SMART, GENUINE, INDEPENDENT WITHOUT being inflammatory, a loving mother and supportive wife: Not surprisingly, Republican leaders see Laura Bush as precisely the kind of political spouse who can appeal to middle-of-the-road voters. And considering that George is already on several short lists as a Republican nominee for president or vice president four or eight years from now, it doesn’t hurt that she’s starting to get good ink. These days a potential first lady of the United States is often scrutinized as closely as her husband. In fact, all the press talked about during the month of August, it seemed, was Elizabeth Dole’s Oprah-style walk-and-talk in San Diego and Hillary Clinton’s defense of her it-takes-a-village message in Chicago.

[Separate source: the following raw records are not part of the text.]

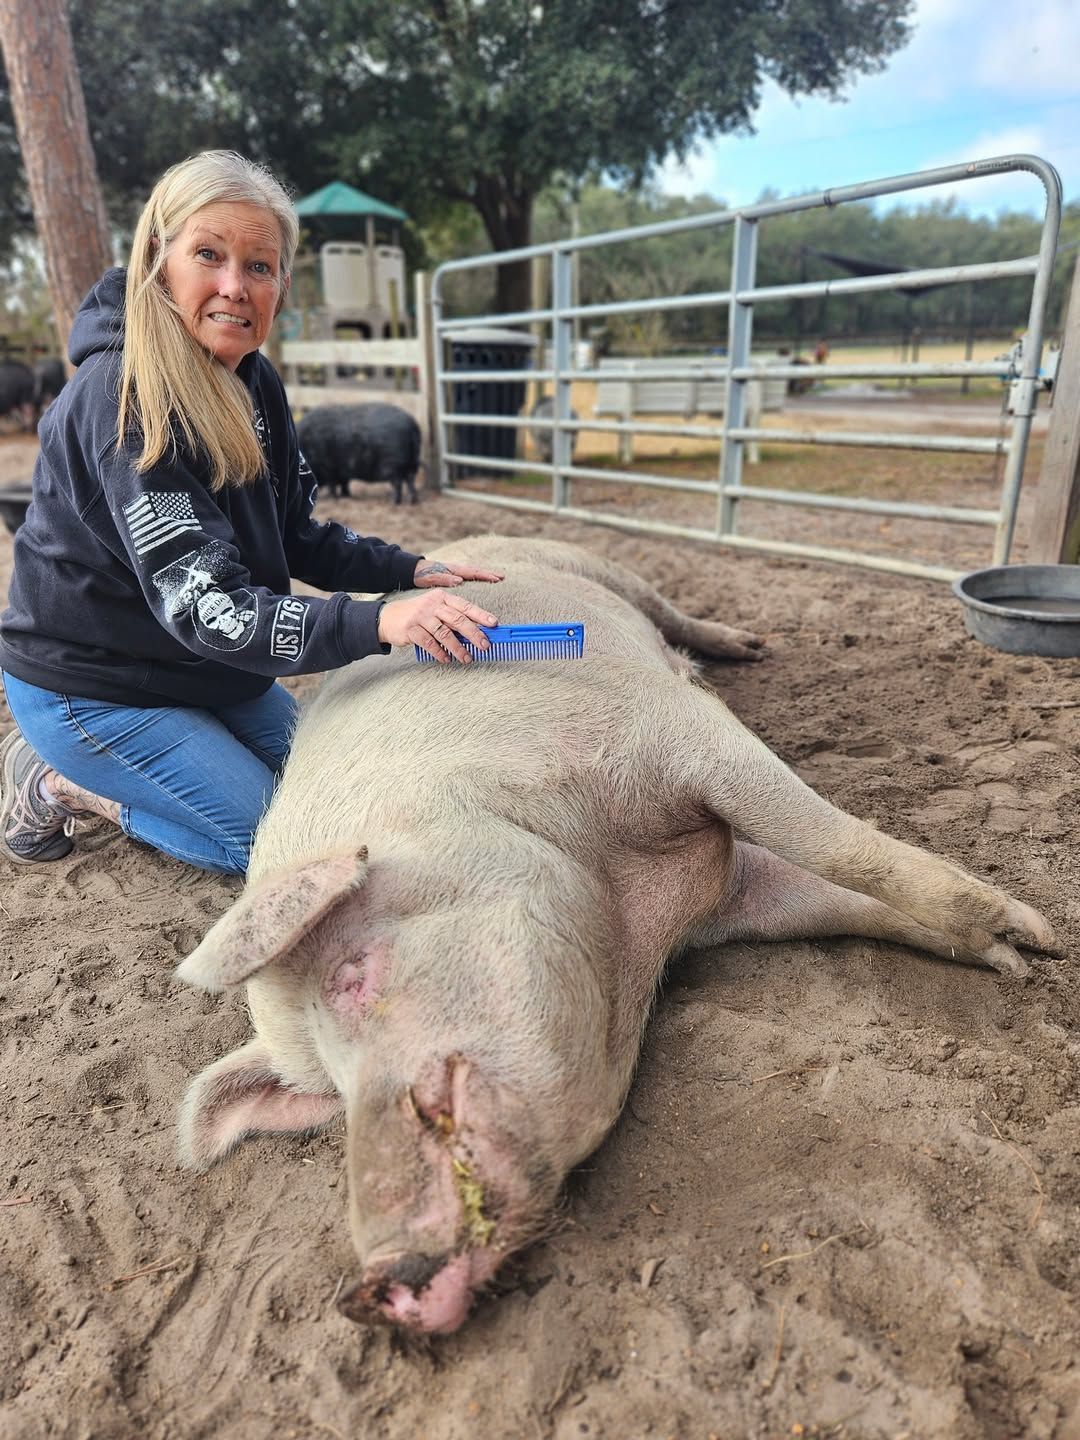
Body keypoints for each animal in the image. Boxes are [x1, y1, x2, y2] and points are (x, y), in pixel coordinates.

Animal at [176, 536, 1057, 1336]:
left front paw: (1037, 938)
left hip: (603, 571)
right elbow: (836, 896)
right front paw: (1013, 960)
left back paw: (743, 647)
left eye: (353, 975)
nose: (370, 1287)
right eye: (328, 1087)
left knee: (673, 611)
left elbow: (839, 846)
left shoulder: (674, 735)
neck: (631, 915)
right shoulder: (732, 891)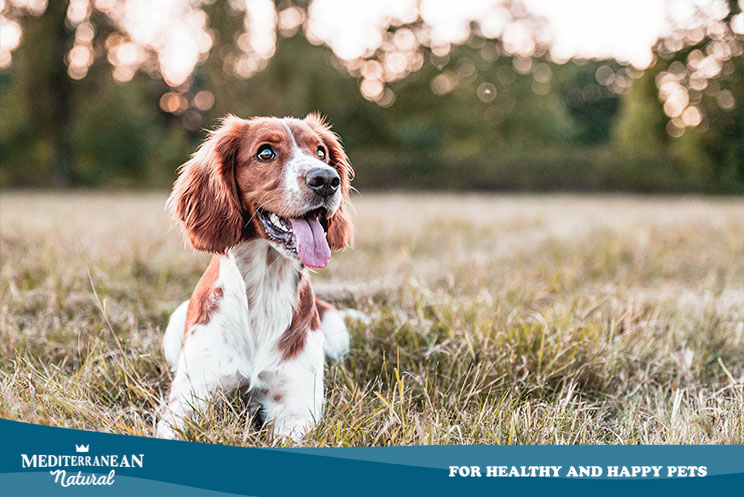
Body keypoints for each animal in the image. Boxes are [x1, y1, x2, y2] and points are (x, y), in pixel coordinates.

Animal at [155, 114, 354, 440]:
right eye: (266, 153)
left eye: (321, 152)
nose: (327, 179)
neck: (265, 285)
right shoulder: (187, 402)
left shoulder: (295, 410)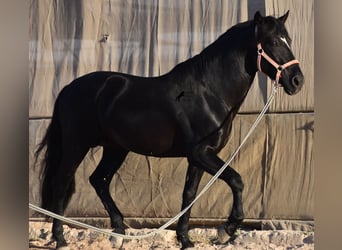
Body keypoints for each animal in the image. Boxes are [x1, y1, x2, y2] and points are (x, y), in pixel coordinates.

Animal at [35, 10, 304, 249]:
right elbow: (236, 180)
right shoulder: (201, 153)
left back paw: (118, 233)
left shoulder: (198, 158)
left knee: (99, 180)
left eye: (288, 40)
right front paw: (226, 229)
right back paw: (60, 239)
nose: (297, 81)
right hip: (76, 146)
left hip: (115, 149)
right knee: (61, 183)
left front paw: (185, 240)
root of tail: (68, 88)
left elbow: (189, 195)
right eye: (271, 42)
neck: (209, 92)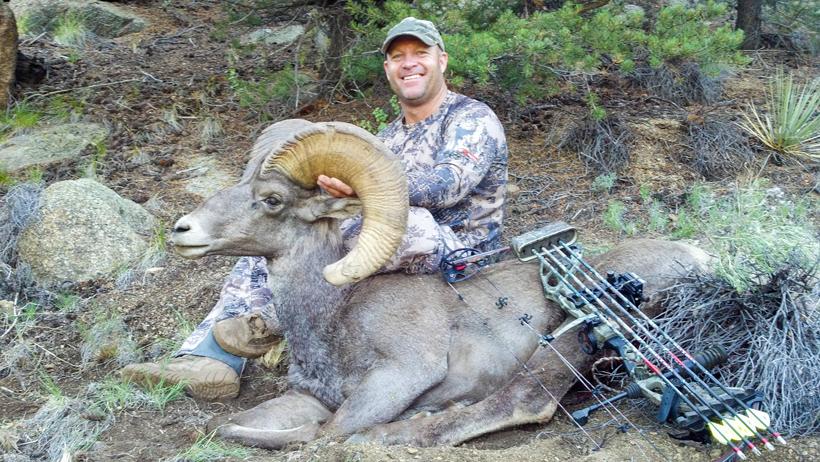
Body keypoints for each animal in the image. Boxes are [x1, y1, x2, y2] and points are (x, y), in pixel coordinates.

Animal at [171, 119, 712, 448]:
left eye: (272, 200)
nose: (182, 230)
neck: (333, 317)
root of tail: (701, 262)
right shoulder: (308, 398)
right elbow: (237, 426)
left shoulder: (401, 374)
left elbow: (327, 431)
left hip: (572, 337)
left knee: (521, 400)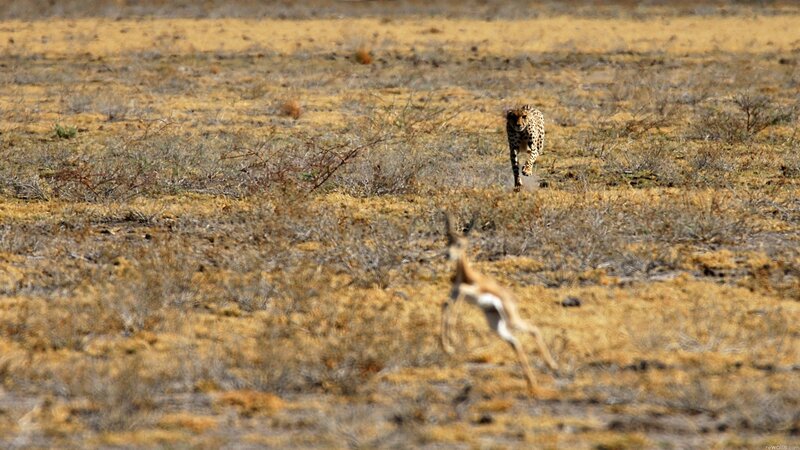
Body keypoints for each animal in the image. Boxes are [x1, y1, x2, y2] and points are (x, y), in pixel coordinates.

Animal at [441, 214, 559, 394]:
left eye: (460, 244)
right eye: (449, 241)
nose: (448, 255)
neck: (466, 275)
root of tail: (511, 298)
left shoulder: (467, 291)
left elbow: (455, 303)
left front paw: (452, 341)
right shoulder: (454, 294)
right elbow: (445, 305)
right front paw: (447, 347)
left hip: (511, 320)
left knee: (533, 329)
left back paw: (551, 366)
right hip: (496, 324)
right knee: (515, 342)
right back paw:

George maintains that he had nothing to do with Laura’s speaking at the GOP convention—that it was party chairman Haley Barbour who made the decision after he heard her talk about literacy earlier in the year. But the afternoon before Laura gave her San Diego speech, George noticed a gaggle of reporters, cameras, and boom microphones enveloping her on the convention floor. The reporters were asking about her husband’s presidential prospects. She replied that all the attention was flattering, but if a decision were to be made about a White House run, it would not happen for a long time. She smiled sincerely, and the reporters smiled back.

“Right then I realized that the same thing was happening to me that had happened to my old man,” George later said. “I was already becoming less popular than my own wife.”